A excelência na colaboração com fornecedores exige um relacionamento mais ativo e engajado. É preciso haver uma mudança de mentalidade que estimule tanto os compradores como os fornecedores a comprometer-se com a busca de valor no longo prazo para sustentar seu relacionamento colaborativo. Finalizamos este artigo com oito passos que qualquer organização pode dar para colocar seus esforços de colaboração no caminho certo.
- Comece identificando os fornecedores que oferecem oportunidades conjuntas únicas para criar e reter valor significativo.
- Alinhe-se de forma estratégica com esses parceiros para definir objetivos comuns e desenvolver um caso de negócio atraente para ambas as partes.
- Adote uma abordagem metódica e estruturada para definir o escopo, ritmo e metas dos projetos conjuntos, incluindo uma metodologia clara para mensurar a criação de valor.
- Defina mecanismos simples e claros de compartilhamento do valor criado e, em função disso, alinhe os incentivos da equipe multifuncional.
- Invista na alocação dos recursos adequados e no desenvolvimento da infraestrutura necessária para apoiar o programa.
- Crie um modelo de governança focado no desempenho, no monitoramento da implementação e na incorporação da colaboração com os fornecedores aos principais processos operacionais.
- Fomente uma cultura baseada na comunicação proativa, transparência, consistência e compartilhamento do conhecimento para fortalecer as parcerias de longo prazo.
- Invista no desenvolvimento de capacidades organizacionais de nível internacional para assegurar a sustentabilidade ao longo do tempo.

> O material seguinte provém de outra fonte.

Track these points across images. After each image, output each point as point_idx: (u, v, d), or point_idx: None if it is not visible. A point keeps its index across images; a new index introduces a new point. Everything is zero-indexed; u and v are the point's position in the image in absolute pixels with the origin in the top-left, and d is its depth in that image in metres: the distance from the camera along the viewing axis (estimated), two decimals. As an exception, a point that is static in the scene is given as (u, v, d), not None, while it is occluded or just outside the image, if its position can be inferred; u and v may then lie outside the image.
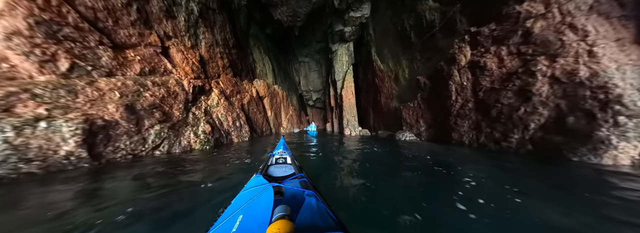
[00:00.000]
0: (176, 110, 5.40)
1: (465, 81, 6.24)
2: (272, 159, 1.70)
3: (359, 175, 2.94)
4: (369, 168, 3.28)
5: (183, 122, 5.48)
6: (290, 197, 0.97)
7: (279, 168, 1.50)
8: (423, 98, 8.01)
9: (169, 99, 5.27)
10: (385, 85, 10.62)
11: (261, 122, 10.54)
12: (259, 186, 1.03)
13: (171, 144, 4.93)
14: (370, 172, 3.07)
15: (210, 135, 5.85)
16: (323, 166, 3.57)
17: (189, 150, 5.24)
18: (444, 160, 3.83)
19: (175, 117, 5.30)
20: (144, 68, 5.10)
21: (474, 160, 3.85)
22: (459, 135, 6.29)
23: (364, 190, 2.30)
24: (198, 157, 4.31)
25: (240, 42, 10.82)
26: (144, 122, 4.47)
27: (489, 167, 3.25)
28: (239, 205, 0.84)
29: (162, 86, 5.21)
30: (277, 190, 1.00)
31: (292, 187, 1.04)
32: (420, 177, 2.69)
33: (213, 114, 6.55)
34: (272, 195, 0.87)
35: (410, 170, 3.03)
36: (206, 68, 7.44)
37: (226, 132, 6.80)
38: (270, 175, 1.36)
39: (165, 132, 4.85)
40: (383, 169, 3.23)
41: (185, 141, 5.27)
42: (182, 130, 5.33)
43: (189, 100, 5.87)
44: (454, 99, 6.42)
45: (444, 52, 7.08)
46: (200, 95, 6.49)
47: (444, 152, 4.81)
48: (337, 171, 3.19)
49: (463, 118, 6.19)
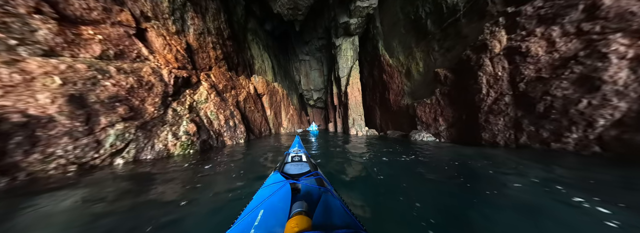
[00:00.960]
0: (150, 105, 4.16)
1: (500, 71, 5.08)
2: (288, 157, 1.66)
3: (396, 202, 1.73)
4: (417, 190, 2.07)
5: (159, 120, 4.23)
6: (307, 193, 0.97)
7: (295, 165, 1.44)
8: (443, 93, 6.85)
9: (140, 90, 4.02)
10: (395, 81, 9.47)
11: (259, 121, 9.29)
12: (277, 183, 1.01)
13: (140, 148, 3.68)
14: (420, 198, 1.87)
15: (194, 136, 4.59)
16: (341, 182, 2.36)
17: (166, 156, 3.98)
18: (502, 168, 2.62)
19: (147, 113, 4.05)
20: (107, 51, 3.85)
21: (541, 165, 2.63)
22: (491, 135, 5.05)
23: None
24: (171, 168, 3.07)
25: (237, 35, 9.61)
26: (98, 119, 3.22)
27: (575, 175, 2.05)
28: (259, 201, 0.84)
29: (132, 74, 3.97)
30: (294, 187, 1.00)
31: (308, 184, 1.03)
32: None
33: (200, 111, 5.29)
34: (289, 192, 0.87)
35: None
36: (194, 58, 6.21)
37: (217, 133, 5.54)
38: (287, 173, 1.27)
39: (131, 133, 3.60)
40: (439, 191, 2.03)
41: (161, 144, 4.01)
42: (156, 130, 4.07)
43: (168, 94, 4.62)
44: (485, 93, 5.22)
45: (471, 39, 5.94)
46: (185, 88, 5.25)
47: (483, 156, 3.61)
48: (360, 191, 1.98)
49: (497, 115, 4.92)
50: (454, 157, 3.68)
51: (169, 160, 3.68)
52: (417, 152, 4.26)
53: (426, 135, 7.16)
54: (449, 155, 3.87)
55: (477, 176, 2.33)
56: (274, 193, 0.87)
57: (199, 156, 4.03)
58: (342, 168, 2.88)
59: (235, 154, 4.22)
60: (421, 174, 2.52)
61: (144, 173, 2.76)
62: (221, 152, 4.49)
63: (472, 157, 3.58)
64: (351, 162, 3.31)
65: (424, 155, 3.84)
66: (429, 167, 2.82)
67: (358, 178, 2.42)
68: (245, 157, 3.97)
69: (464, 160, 3.26)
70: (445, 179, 2.25)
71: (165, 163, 3.36)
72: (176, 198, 1.77)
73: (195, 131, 4.62)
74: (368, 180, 2.35)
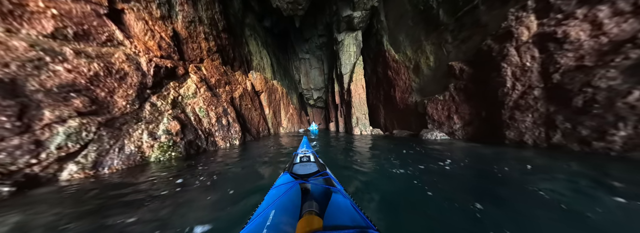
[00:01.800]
0: (121, 97, 3.31)
1: (529, 61, 4.37)
2: (297, 158, 1.58)
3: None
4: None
5: (132, 116, 3.38)
6: (317, 193, 0.95)
7: (304, 166, 1.37)
8: (458, 88, 6.11)
9: (108, 79, 3.18)
10: (401, 77, 8.72)
11: (257, 120, 8.44)
12: (286, 183, 0.98)
13: (103, 151, 2.83)
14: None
15: (177, 136, 3.75)
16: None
17: (139, 160, 3.14)
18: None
19: (117, 108, 3.20)
20: (64, 29, 3.00)
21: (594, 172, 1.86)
22: (517, 133, 4.34)
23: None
24: (134, 181, 2.23)
25: (233, 29, 8.78)
26: (40, 114, 2.38)
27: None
28: (270, 201, 0.81)
29: (98, 60, 3.13)
30: (304, 187, 0.98)
31: (317, 184, 1.01)
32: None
33: (186, 107, 4.45)
34: (299, 192, 0.85)
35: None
36: (183, 48, 5.37)
37: (206, 133, 4.69)
38: (296, 173, 1.20)
39: (91, 132, 2.75)
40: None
41: (133, 146, 3.17)
42: (128, 128, 3.23)
43: (147, 85, 3.78)
44: (510, 86, 4.47)
45: (491, 28, 5.24)
46: (169, 80, 4.40)
47: (515, 158, 2.84)
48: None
49: (524, 110, 4.22)
50: (481, 160, 2.87)
51: (142, 167, 2.85)
52: (439, 155, 3.45)
53: (439, 134, 6.39)
54: (476, 158, 3.07)
55: (526, 189, 1.55)
56: (284, 194, 0.85)
57: (181, 161, 3.20)
58: (359, 183, 2.07)
59: (227, 159, 3.38)
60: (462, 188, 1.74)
61: (83, 192, 1.93)
62: (210, 156, 3.65)
63: (502, 160, 2.79)
64: (370, 175, 2.50)
65: (447, 158, 3.03)
66: (463, 177, 2.04)
67: (384, 198, 1.62)
68: (240, 163, 3.14)
69: (497, 165, 2.46)
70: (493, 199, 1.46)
71: (132, 172, 2.54)
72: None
73: (178, 130, 3.78)
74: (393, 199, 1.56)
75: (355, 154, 3.73)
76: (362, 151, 4.15)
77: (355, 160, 3.09)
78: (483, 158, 3.13)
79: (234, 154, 3.87)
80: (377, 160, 3.10)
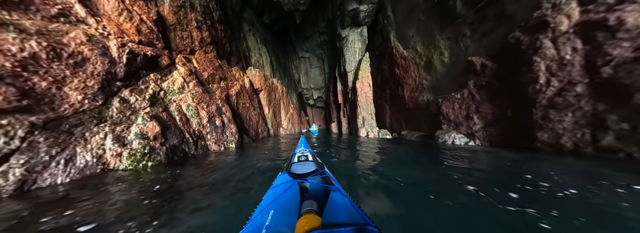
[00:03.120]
0: (76, 90, 2.37)
1: (569, 54, 3.73)
2: (295, 157, 1.52)
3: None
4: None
5: (92, 115, 2.44)
6: (315, 192, 0.92)
7: (302, 165, 1.32)
8: (479, 85, 5.42)
9: (54, 65, 2.24)
10: (410, 75, 7.98)
11: (256, 120, 7.51)
12: (285, 183, 0.95)
13: (37, 165, 1.90)
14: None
15: (157, 141, 2.82)
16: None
17: (99, 173, 2.21)
18: None
19: (66, 103, 2.26)
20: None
21: None
22: (551, 135, 3.76)
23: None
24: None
25: (230, 21, 7.82)
26: None
27: None
28: (269, 201, 0.79)
29: (41, 38, 2.19)
30: (302, 186, 0.95)
31: (315, 183, 0.98)
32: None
33: (170, 105, 3.51)
34: (298, 191, 0.82)
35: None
36: (169, 36, 4.42)
37: (195, 135, 3.76)
38: (294, 173, 1.16)
39: (16, 138, 1.82)
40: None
41: (90, 155, 2.24)
42: (84, 131, 2.29)
43: (116, 76, 2.84)
44: (544, 83, 3.86)
45: (519, 18, 4.61)
46: (149, 71, 3.46)
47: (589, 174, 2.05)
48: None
49: (562, 109, 3.65)
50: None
51: (97, 182, 1.93)
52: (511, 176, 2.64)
53: (458, 136, 5.65)
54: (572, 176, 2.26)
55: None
56: (283, 193, 0.81)
57: (157, 171, 2.29)
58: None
59: (219, 170, 2.48)
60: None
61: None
62: (197, 165, 2.74)
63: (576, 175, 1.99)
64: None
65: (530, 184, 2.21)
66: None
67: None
68: (235, 176, 2.24)
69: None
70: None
71: (73, 196, 1.64)
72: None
73: (158, 133, 2.85)
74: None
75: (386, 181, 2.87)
76: (389, 173, 3.30)
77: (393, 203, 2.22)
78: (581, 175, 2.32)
79: (228, 161, 2.96)
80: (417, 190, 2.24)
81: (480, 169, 2.65)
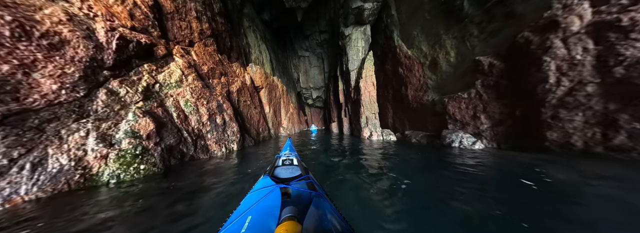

Para todas as organizações que procuram melhorar o desempenho de suas práticas de procurement, a colaboração com fornecedores não pode mais ser considerada como um item “opcional”. À medida que as empresas atingem os limites das práticas de compra convencionais, o avanço adicional exigirá uma nova abordagem baseada nos relacionamentos, no envolvimento multifuncional e na busca compartilhada da criação de valor.